Scan the listing beneath this sentence. Report each line with the word "right".

▸ **DATASET RECORDS**:
Start of Block

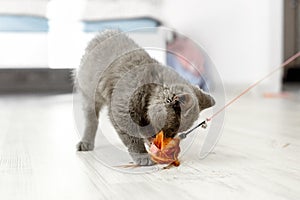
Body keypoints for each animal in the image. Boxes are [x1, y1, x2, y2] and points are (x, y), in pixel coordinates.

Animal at [76, 30, 214, 166]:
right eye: (171, 129)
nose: (167, 139)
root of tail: (104, 32)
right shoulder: (122, 112)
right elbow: (133, 137)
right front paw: (143, 156)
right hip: (89, 94)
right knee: (91, 120)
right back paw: (85, 143)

End of Block

▸ **FINISHED TASK**:
right eye: (171, 129)
right shoulder: (122, 112)
right elbow: (133, 137)
right front paw: (143, 156)
right hip: (89, 94)
right knee: (91, 120)
right back paw: (85, 143)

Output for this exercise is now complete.